Mas no caso dos leões, macho e fêmea ficam juntos por mais tempo, o que não acontece com os botos, que não permanecem com as fêmeas por muito tempo. O que dizemos não ser vantagem é que quando um boto adulto macho mata um filhote, ele não sabe se o filhote era dele porque vários outros podem ter copulado com a fêmea também.
No nosso trabalho nós também verificamos que um dos machos que iniciou a agressão a um dos filhotes era meio-irmão dele, eles tinham a mesma mãe. Então qual seria a vantagem de um filho induzir a mãe a ficar fértil? Como trabalhamos com animais marcados e reconhecemos indivíduos, sabemos que não permanecem juntos por vários dias. Então como um macho pode garantir que matando um filhote, ele vai copular com aquela fêmea?

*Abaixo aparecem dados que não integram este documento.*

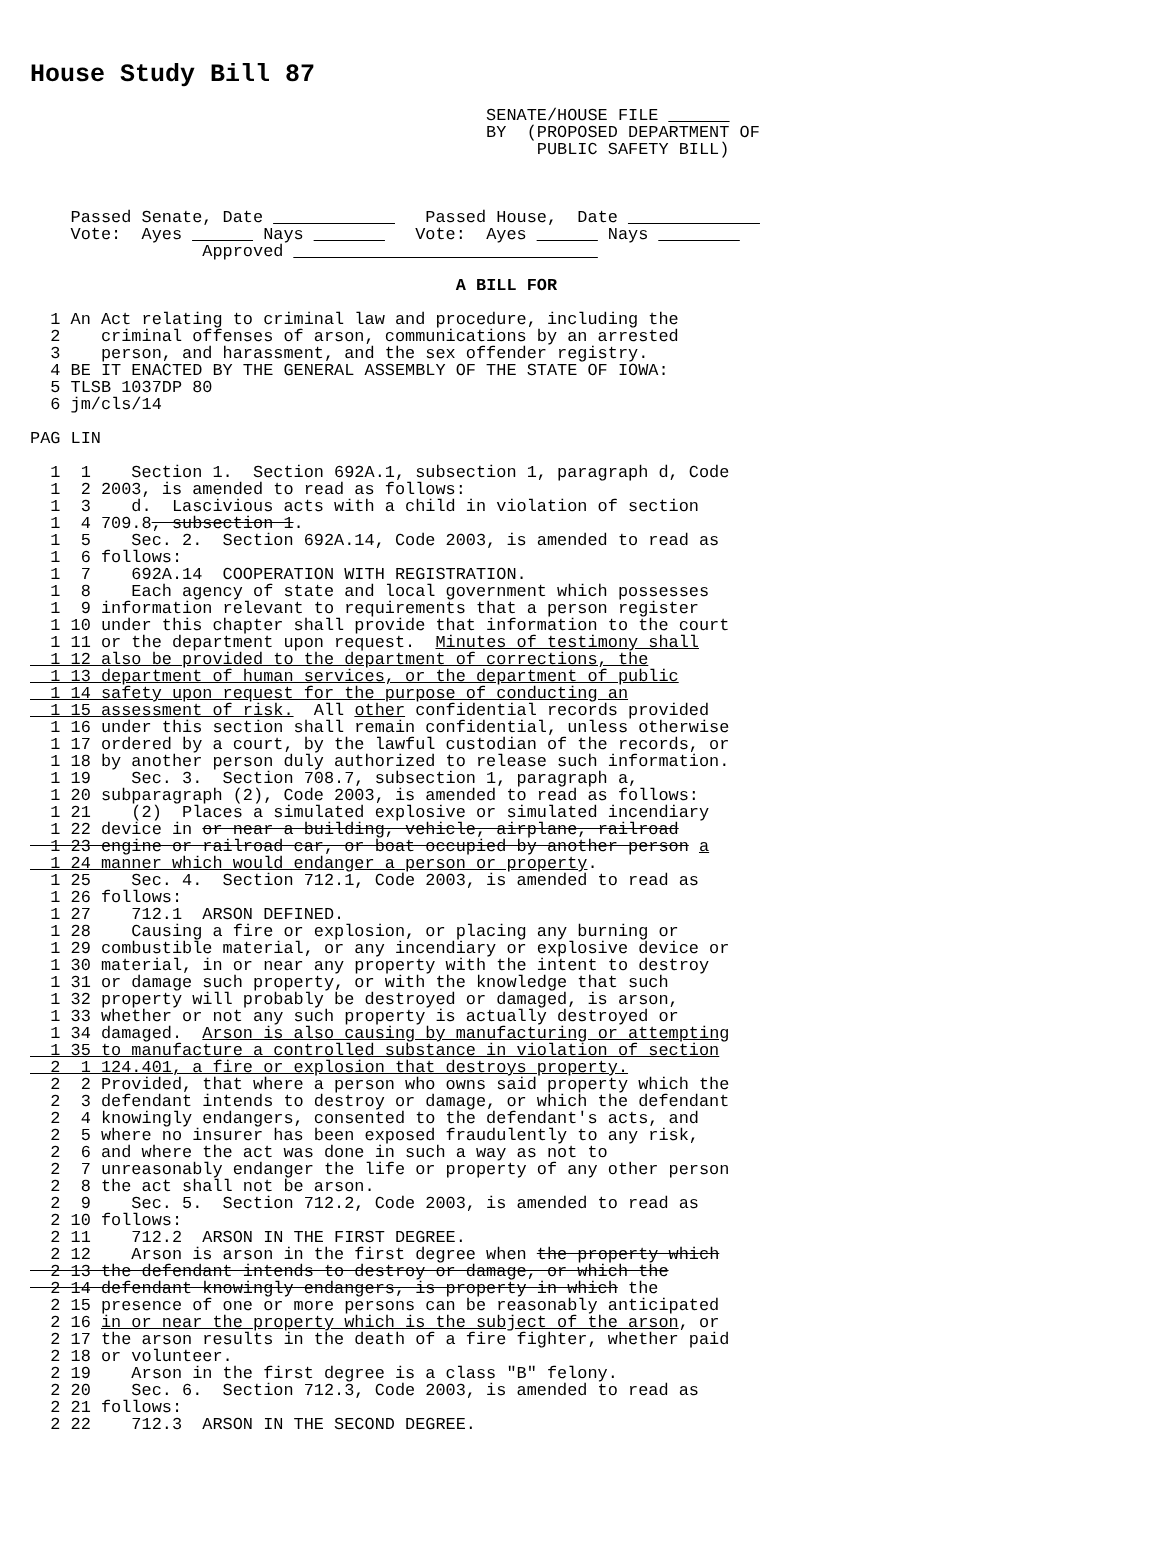House Study Bill 87
                                             SENATE/HOUSE FILE ______
                                             BY  (PROPOSED DEPARTMENT OF
                                                  PUBLIC SAFETY BILL)



    Passed Senate, Date ____________   Passed House,  Date _____________
    Vote:  Ayes ______ Nays _______   Vote:  Ayes ______ Nays ________
                 Approved ______________________________

                                          A BILL FOR

  1 An Act relating to criminal law and procedure, including the
  2    criminal offenses of arson, communications by an arrested
  3    person, and harassment, and the sex offender registry.
  4 BE IT ENACTED BY THE GENERAL ASSEMBLY OF THE STATE OF IOWA:
  5 TLSB 1037DP 80
  6 jm/cls/14

PAG LIN

  1  1    Section 1.  Section 692A.1, subsection 1, paragraph d, Code
  1  2 2003, is amended to read as follows:
  1  3    d.  Lascivious acts with a child in violation of section
  1  4 709.8, subsection 1.
  1  5    Sec. 2.  Section 692A.14, Code 2003, is amended to read as
  1  6 follows:
  1  7    692A.14  COOPERATION WITH REGISTRATION.
  1  8    Each agency of state and local government which possesses
  1  9 information relevant to requirements that a person register
  1 10 under this chapter shall provide that information to the court
  1 11 or the department upon request.  Minutes of testimony shall
  1 12 also be provided to the department of corrections, the
  1 13 department of human services, or the department of public
  1 14 safety upon request for the purpose of conducting an
  1 15 assessment of risk.  All other confidential records provided
  1 16 under this section shall remain confidential, unless otherwise
  1 17 ordered by a court, by the lawful custodian of the records, or
  1 18 by another person duly authorized to release such information.
  1 19    Sec. 3.  Section 708.7, subsection 1, paragraph a,
  1 20 subparagraph (2), Code 2003, is amended to read as follows:
  1 21    (2)  Places a simulated explosive or simulated incendiary
  1 22 device in or near a building, vehicle, airplane, railroad
  1 23 engine or railroad car, or boat occupied by another person a
  1 24 manner which would endanger a person or property.
  1 25    Sec. 4.  Section 712.1, Code 2003, is amended to read as
  1 26 follows:
  1 27    712.1  ARSON DEFINED.
  1 28    Causing a fire or explosion, or placing any burning or
  1 29 combustible material, or any incendiary or explosive device or
  1 30 material, in or near any property with the intent to destroy
  1 31 or damage such property, or with the knowledge that such
  1 32 property will probably be destroyed or damaged, is arson,
  1 33 whether or not any such property is actually destroyed or
  1 34 damaged.  Arson is also causing by manufacturing or attempting
  1 35 to manufacture a controlled substance in violation of section
  2  1 124.401, a fire or explosion that destroys property.
  2  2 Provided, that where a person who owns said property which the
  2  3 defendant intends to destroy or damage, or which the defendant
  2  4 knowingly endangers, consented to the defendant's acts, and
  2  5 where no insurer has been exposed fraudulently to any risk,
  2  6 and where the act was done in such a way as not to
  2  7 unreasonably endanger the life or property of any other person
  2  8 the act shall not be arson.
  2  9    Sec. 5.  Section 712.2, Code 2003, is amended to read as
  2 10 follows:
  2 11    712.2  ARSON IN THE FIRST DEGREE.
  2 12    Arson is arson in the first degree when the property which
  2 13 the defendant intends to destroy or damage, or which the
  2 14 defendant knowingly endangers, is property in which the
  2 15 presence of one or more persons can be reasonably anticipated
  2 16 in or near the property which is the subject of the arson, or
  2 17 the arson results in the death of a fire fighter, whether paid
  2 18 or volunteer.
  2 19    Arson in the first degree is a class "B" felony.
  2 20    Sec. 6.  Section 712.3, Code 2003, is amended to read as
  2 21 follows:
  2 22    712.3  ARSON IN THE SECOND DEGREE.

Há relatos de casos similares com botos de outros países?
O caso de infanticídio e ataque a filhotes é descrito em outras espécies de golfinhos marinhos. No mundo existem outras espécies de golfinhos de rios, que aqui chamamos de botos, na Amazônia, mas tanto na Índia, como no Nepal e no Paquistão, onde os de água doce ocorrem, não há relatos desses ataques.
Esse comportamento pode induzir a um declínio da população da espécie?
É possível se houver uma mortalidade de filhotes muito alta, mas isso é uma coisa que nós não temos como quantificar, todavia, podemos dizer que não é trivial. Poderia ser algum distúrbio profundo naquela população ou naquele grupo de animais para que isso acontecesse, não parece ser algo natural. Poderia existir um declínio caso a população fosse pequena.
Certamente para entendermos melhor esse comportamento precisamos de mais observações, mais eventos, e só com mais repetições que conseguiremos mostrar um quadro mais completo. Ou seja, seria muito mais quantificar esse comportamento porque o registro já está feito. Será necessário mais monitoramento e investigação.